*What this task involves*. Write out the lines below exactly, beginning at the one with "Cargos Públicos relacionados" and stopping after the one with "通常、成人では、初期は1日1回4〜20単位を専用のインス"; the pictures are not copied.

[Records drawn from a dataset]

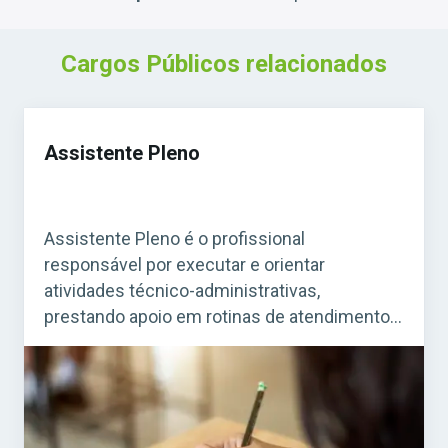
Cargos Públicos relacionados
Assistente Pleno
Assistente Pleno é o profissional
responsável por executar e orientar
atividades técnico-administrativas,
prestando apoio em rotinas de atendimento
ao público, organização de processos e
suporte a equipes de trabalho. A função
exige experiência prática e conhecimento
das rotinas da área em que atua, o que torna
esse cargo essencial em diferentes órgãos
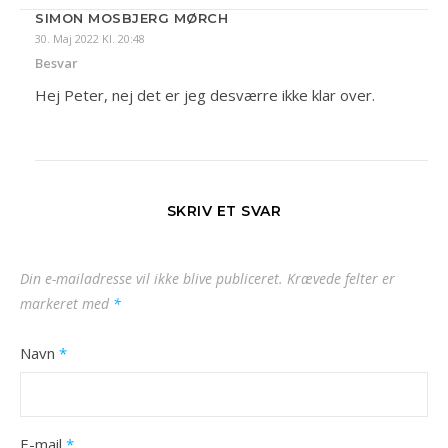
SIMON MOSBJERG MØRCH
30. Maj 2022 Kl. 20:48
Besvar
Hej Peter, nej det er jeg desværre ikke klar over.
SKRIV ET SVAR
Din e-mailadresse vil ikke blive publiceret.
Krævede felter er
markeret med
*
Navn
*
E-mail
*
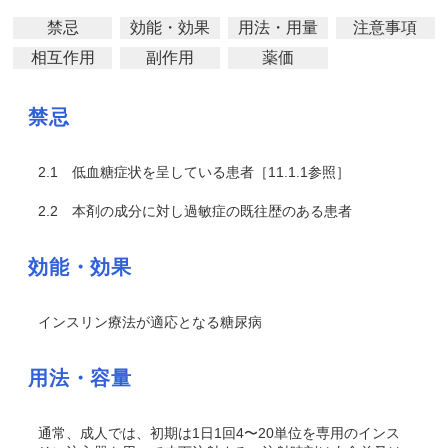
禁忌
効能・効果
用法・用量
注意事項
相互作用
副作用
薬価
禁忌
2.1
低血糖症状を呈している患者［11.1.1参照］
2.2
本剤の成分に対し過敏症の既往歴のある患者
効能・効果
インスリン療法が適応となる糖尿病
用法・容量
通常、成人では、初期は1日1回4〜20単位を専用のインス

...

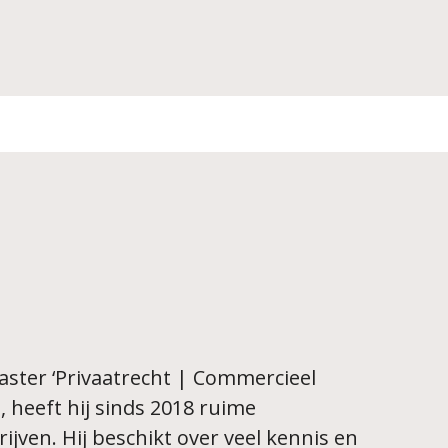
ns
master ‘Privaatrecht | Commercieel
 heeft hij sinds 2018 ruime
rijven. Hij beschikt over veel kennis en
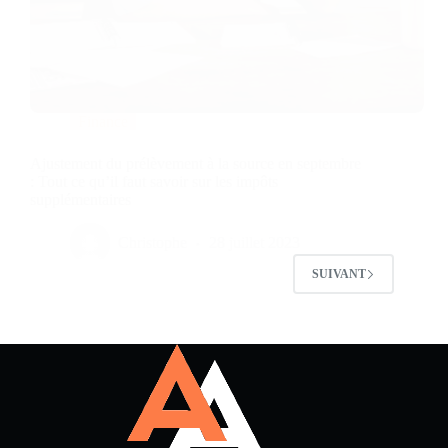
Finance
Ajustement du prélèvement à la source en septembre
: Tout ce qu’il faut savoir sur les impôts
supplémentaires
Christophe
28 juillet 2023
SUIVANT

*Task answer*.
Cargos Públicos relacionados
Assistente Pleno
Assistente Pleno é o profissional
responsável por executar e orientar
atividades técnico-administrativas,
prestando apoio em rotinas de atendimento
ao público, organização de processos e
suporte a equipes de trabalho. A função
exige experiência prática e conhecimento
das rotinas da área em que atua, o que torna
esse cargo essencial em diferentes órgãos
SIMON MOSBJERG MØRCH
30. Maj 2022 Kl. 20:48
Besvar
Hej Peter, nej det er jeg desværre ikke klar over.
SKRIV ET SVAR
Din e-mailadresse vil ikke blive publiceret.
Krævede felter er
markeret med
*
Navn
*
E-mail
*
禁忌
効能・効果
用法・用量
注意事項
相互作用
副作用
薬価
禁忌
2.1
低血糖症状を呈している患者［11.1.1参照］
2.2
本剤の成分に対し過敏症の既往歴のある患者
効能・効果
インスリン療法が適応となる糖尿病
用法・容量
通常、成人では、初期は1日1回4〜20単位を専用のインス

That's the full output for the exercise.